McWhorter was 21 years old when he was last seen in an Oct. 1974 at a shopping mall in Tiguard, Oregon, according to CBS News. Her sister, Valerie Nagle, now 62, lives in Seattle, but she said she was 11 when her sister disappeared.
“I was very surprised that they called,” she said. “I was so happy they found me through my DNA.”
McWhorter’s body was discovered in 1976 when Moss Hunter found a skull with several teeth near Wolf Creek by Swamp Mountain, warning Linn County authorities on a per-CBS basis. Investigators later recovered additional skeletal remains, along with Levi’s jeans, a worn leather coat, a leather belt with beadwork, two metal rings and clogged-style shoes.
Oregon State Police said the “Swamp Mountain Jane Doe” case has progressed in stages over the years.
In 2010, bone samples went to the Human Identification Center at the University of North Texas, and profiles were added to Nams. Additional testing in 2020 generated more detailed genetic marker profiles. In 2023, Valerie Nagle submitted her DNA through her ancestors, hoping it would help.
The breakthrough occurred in April 2025. Once the first cousin was deleted, he uploaded his profile to FamilyTreedna, allowing genealogists to refine McWhorter’s family tree to identify Nagle as a surviving relative.
Authorities confirmed their identification in June 2025 and made it publicly announced this week.
Nagle told CBS that on the day her sister disappeared, McWater called her aunt for a ride near Tiggard Mall, but they learned they didn’t meet. Almost 20 years later, my aunt revealed that McWater had mentioned the man in the white pickup truck that offered her a ride.

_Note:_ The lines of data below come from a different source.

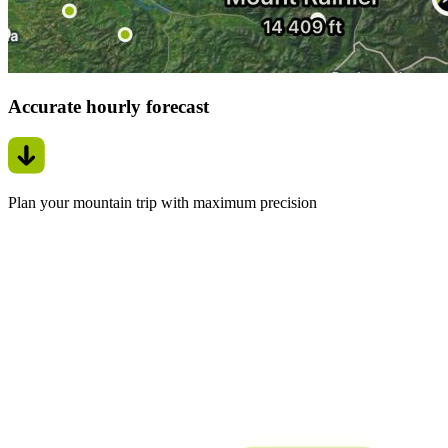
Accurate hourly forecast
Plan your mountain trip with maximum precision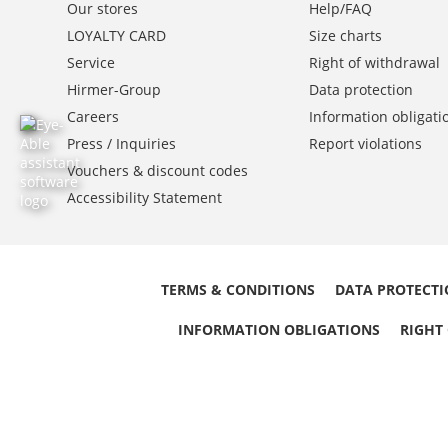
Our stores
Help/FAQ
LOYALTY CARD
Size charts
Service
Right of withdrawal
Hirmer-Group
Data protection
Careers
Information obligati
Press / Inquiries
Report violations
Vouchers & discount codes
Accessibility Statement
TERMS & CONDITIONS
DATA PROTECT
INFORMATION OBLIGATIONS
RIGHT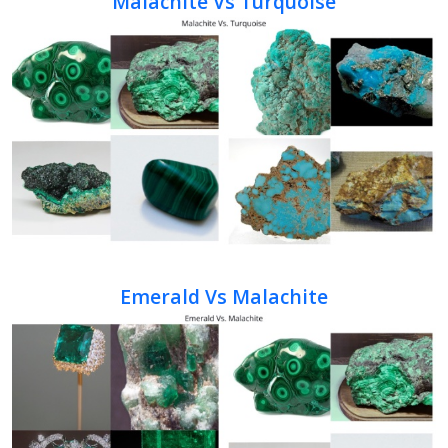
Malachite Vs Turquoise
Emerald Vs Malachite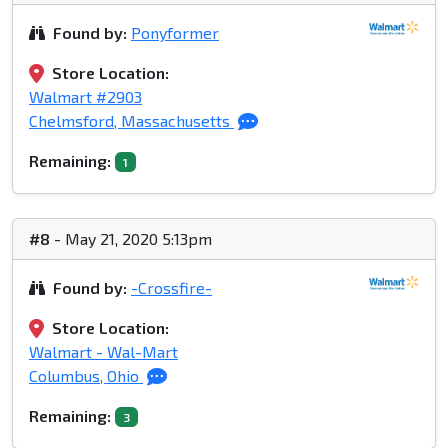
Found by:
Ponyformer
Store Location:
Walmart #2903
Chelmsford, Massachusetts
Remaining:
1
#8
- May 21, 2020 5:13pm
Found by:
-Crossfire-
Store Location:
Walmart - Wal-Mart
Columbus, Ohio
Remaining:
3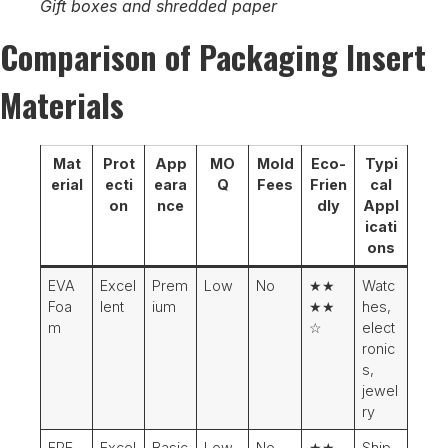
Gift boxes and shredded paper
Comparison of Packaging Insert
Materials
Mat
Prot
App
MO
Mold
Eco-
Typi
erial
ecti
eara
Q
Fees
Frien
cal
on
nce
dly
Appl
icati
ons
EVA
Excel
Prem
Low
No
★★
Watc
Foa
lent
ium
★★
hes,
m
☆
elect
ronic
s,
jewel
ry
EPE
Excel
Basic
Low
No
★★
Ship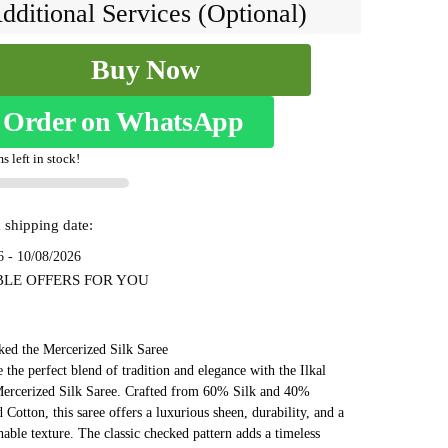
₹7,999.
₹4,199.
dditional Services (Optional)
Buy Now
ed
Order on WhatsApp
s left in stock!
2
 shipping date:
6 - 10/08/2026
BLE OFFERS FOR YOU
ked the Mercerized Silk Saree
 the perfect blend of tradition and elegance with the Ilkal
ercerized Silk Saree. Crafted from 60% Silk and 40%
 Cotton, this saree offers a luxurious sheen, durability, and a
thable texture. The classic checked pattern adds a timeless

In that new work, Nagle said he “started in earnest with more searches,” including communicating an online database of unidentified people.
“I remember spending a lot of time on those pages, just scrolling and looking,” she recalled.
McWhorter was the oldest of the five brothers. Nagle was the youngest. Their mother comes from the people of Athabascan, Alaska, and the family said McWater was named after an aunt who died in 1940 at a boarding school for Alaska’s Native children around CBS.
Nagle said her sister’s loss of failure reflects the wider crisis of missing Indigenous people, particularly women, amid limited public safety resources.
Lindsay Wasson/AP
In a statement, Oregon forensic anthropologist Hailey Colord Stutterer said the incident was “cold for 49 years.”
“That means the family lived and died without knowing what happened to their missing loved one,” she said, adding that McWater “probably did not go missing voluntarily.”
The Linn County Sheriff’s Office continues to investigate the circumstances surrounding her death.
For Nagle, confirmation ends a decades-long search. “I never forgot her,” she said.